He went searching for the names of plants and animals, in both Māori and English. By mapping them across the country he could see how distributions of some species had changed over the past couple of centuries.
Jamie says this was just a preliminary look to see if he could find anything meaningful, but was pleased to find that the distribution of place names matched the natural range of some plants. Kauri, for example, is a common name in the north but doesn’t turn up further south. Jamie says that he found at least 78 place names that refer to kauri.
Totara was very common, turning up in at least 133 place names.
Among the more common bird-related place names Jamie found were kākā, kākāpō, kea, pigeon or kererū, and shag.
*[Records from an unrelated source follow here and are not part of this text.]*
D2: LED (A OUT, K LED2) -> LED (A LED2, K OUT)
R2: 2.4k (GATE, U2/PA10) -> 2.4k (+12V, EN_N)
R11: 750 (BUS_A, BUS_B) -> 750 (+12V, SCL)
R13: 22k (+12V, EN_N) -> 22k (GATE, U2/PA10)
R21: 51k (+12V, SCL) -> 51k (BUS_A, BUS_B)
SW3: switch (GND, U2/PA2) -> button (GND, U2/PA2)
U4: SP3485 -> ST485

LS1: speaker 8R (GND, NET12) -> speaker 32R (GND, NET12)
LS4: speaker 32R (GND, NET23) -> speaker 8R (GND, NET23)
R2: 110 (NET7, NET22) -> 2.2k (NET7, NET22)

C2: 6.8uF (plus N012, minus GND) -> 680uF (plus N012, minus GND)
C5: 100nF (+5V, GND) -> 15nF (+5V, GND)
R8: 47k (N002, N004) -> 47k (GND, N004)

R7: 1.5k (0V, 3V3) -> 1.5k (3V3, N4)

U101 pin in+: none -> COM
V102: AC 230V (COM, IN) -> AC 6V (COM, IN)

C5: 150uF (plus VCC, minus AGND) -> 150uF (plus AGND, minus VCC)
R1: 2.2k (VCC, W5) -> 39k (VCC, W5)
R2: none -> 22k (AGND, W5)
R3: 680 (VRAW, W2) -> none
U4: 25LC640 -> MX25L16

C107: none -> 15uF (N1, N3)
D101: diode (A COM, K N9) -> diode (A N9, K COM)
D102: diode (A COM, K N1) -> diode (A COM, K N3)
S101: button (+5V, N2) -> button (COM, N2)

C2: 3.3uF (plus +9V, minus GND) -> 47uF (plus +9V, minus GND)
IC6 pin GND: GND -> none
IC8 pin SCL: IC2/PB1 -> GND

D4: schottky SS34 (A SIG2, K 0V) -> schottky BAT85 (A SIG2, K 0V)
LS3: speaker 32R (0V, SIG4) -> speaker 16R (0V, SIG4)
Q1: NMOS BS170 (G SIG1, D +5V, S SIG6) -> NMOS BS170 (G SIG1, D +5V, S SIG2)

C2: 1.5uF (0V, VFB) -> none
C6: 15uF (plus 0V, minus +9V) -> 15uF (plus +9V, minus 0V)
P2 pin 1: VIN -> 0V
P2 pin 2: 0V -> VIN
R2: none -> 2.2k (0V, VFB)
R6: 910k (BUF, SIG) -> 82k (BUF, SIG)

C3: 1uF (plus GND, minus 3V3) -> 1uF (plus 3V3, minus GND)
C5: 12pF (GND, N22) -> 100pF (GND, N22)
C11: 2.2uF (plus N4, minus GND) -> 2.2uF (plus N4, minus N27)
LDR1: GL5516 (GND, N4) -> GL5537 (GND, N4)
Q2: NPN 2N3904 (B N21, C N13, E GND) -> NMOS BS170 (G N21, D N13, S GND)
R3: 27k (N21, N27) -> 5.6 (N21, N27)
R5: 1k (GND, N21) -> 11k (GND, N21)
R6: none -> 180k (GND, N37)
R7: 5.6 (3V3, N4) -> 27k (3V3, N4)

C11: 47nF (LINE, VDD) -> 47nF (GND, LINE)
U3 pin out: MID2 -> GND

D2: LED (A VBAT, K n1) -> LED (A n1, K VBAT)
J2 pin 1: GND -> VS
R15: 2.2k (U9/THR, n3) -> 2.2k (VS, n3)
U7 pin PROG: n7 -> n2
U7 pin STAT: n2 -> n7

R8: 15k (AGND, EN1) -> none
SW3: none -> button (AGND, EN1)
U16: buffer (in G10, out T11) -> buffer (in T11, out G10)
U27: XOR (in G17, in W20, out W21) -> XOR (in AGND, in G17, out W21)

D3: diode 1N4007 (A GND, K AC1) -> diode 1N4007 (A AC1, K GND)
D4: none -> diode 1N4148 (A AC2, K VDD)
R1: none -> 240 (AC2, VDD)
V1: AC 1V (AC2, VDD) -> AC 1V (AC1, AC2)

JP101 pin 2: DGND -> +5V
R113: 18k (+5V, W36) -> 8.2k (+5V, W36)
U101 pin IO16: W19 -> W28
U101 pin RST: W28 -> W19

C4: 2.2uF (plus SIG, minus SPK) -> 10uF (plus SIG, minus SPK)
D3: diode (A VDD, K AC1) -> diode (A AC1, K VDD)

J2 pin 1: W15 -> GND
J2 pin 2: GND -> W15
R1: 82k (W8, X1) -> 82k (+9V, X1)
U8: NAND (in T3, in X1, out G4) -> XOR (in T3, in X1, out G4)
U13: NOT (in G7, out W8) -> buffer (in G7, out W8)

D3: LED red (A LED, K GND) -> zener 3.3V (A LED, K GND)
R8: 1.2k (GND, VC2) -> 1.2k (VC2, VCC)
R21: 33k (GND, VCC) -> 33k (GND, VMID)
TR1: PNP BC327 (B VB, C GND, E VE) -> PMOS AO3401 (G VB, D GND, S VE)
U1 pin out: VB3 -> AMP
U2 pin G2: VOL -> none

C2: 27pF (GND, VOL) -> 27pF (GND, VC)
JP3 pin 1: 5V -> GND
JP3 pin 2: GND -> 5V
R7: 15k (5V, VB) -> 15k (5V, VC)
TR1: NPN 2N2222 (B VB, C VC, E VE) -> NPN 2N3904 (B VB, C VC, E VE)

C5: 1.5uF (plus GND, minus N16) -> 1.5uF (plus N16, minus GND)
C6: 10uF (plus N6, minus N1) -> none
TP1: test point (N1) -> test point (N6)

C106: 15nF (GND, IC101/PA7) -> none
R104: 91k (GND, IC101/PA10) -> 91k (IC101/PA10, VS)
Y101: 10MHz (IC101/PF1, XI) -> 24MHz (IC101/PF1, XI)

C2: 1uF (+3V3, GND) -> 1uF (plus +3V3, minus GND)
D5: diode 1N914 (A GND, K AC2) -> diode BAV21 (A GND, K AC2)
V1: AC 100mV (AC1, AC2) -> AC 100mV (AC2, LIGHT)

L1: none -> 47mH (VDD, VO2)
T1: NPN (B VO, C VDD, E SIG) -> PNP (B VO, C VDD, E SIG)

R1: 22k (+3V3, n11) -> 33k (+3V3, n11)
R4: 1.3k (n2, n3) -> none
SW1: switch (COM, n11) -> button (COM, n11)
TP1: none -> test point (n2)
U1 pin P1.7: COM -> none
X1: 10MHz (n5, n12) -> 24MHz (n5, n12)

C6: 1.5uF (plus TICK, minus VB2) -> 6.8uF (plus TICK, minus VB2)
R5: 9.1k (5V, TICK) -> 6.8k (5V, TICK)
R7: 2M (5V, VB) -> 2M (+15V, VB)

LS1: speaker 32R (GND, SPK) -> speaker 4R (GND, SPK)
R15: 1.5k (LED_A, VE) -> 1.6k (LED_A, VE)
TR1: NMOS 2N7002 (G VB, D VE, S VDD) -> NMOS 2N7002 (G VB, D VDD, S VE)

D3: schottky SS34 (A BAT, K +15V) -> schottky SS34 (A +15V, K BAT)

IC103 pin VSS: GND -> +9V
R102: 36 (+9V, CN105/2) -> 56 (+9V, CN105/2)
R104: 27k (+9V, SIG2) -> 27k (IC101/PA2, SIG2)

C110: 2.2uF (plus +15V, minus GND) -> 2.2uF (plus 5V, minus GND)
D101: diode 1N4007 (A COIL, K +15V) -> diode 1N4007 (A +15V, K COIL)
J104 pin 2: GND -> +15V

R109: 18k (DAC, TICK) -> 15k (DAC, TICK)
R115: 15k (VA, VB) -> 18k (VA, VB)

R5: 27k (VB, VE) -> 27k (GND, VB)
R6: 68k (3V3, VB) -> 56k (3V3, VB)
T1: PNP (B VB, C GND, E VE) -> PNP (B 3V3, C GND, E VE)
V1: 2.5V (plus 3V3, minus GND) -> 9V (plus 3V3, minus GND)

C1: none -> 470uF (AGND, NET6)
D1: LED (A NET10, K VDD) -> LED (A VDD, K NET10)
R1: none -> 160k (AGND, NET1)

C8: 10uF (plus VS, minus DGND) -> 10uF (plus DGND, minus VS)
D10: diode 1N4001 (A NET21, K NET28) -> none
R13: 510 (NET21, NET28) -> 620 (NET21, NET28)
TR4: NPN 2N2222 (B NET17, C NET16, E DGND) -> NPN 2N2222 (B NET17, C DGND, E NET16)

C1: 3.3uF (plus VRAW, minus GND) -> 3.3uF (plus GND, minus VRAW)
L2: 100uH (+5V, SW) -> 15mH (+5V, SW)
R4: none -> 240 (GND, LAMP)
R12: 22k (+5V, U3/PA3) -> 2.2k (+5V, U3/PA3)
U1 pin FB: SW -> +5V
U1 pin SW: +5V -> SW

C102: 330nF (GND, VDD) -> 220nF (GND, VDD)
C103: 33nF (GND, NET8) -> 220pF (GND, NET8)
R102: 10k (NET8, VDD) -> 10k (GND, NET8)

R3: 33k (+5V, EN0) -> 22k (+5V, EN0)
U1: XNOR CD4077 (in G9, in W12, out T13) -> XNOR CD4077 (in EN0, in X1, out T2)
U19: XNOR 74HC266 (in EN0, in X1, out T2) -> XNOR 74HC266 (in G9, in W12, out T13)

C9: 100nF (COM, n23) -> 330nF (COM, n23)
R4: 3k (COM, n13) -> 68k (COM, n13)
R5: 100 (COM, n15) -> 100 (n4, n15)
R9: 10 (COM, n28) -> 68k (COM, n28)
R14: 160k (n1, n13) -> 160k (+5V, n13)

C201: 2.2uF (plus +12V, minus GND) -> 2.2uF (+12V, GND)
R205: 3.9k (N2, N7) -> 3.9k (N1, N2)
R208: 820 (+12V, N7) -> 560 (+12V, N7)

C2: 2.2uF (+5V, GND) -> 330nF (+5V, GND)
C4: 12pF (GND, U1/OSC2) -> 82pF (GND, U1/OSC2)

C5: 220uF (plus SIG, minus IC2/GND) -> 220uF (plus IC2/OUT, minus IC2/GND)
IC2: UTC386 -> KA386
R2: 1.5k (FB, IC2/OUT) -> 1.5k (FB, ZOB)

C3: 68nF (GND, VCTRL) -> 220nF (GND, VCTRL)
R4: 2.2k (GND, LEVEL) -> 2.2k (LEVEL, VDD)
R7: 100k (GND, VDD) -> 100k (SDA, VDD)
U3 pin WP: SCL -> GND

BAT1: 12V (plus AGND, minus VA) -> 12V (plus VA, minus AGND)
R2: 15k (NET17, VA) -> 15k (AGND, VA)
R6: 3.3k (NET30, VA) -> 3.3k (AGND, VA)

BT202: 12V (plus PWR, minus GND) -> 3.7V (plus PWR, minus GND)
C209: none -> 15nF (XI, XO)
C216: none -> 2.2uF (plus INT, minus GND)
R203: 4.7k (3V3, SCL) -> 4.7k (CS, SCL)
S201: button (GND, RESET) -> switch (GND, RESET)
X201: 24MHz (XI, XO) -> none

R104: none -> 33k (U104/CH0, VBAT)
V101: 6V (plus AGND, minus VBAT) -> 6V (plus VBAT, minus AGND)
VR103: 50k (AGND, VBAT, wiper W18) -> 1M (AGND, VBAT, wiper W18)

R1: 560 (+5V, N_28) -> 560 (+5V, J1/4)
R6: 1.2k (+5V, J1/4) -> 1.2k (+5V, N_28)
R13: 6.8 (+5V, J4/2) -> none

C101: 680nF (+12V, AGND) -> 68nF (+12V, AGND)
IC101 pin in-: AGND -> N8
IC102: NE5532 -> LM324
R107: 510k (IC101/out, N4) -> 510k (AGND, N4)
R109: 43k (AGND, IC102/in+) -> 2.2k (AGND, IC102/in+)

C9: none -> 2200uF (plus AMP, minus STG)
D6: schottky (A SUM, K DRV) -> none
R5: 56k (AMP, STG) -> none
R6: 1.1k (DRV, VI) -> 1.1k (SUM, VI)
Some bird names such as kākā turn up as part of longer words, for example Kakanui.
Some names occurred multiple times - Jamie found 14 Duck Creeks across the country.
Jamie says that he found some interesting patterns.
“About fifty percent of the place names relating to kiwi don’t have kiwi there anymore,” he says.
He was interested to see how often moa turned up in places names, even though they have been extinct for hundreds of years.
He says he found only a few invertebrate place names, such as Weta Hill and Beetle Gully, but “one thing that we found were a lot of sandfly and mosquito place names.”
“They’ve clearly made a big impact on early explorers, and they seem to fit quite well, as they’re concentrated along the West Coast of the South Island.”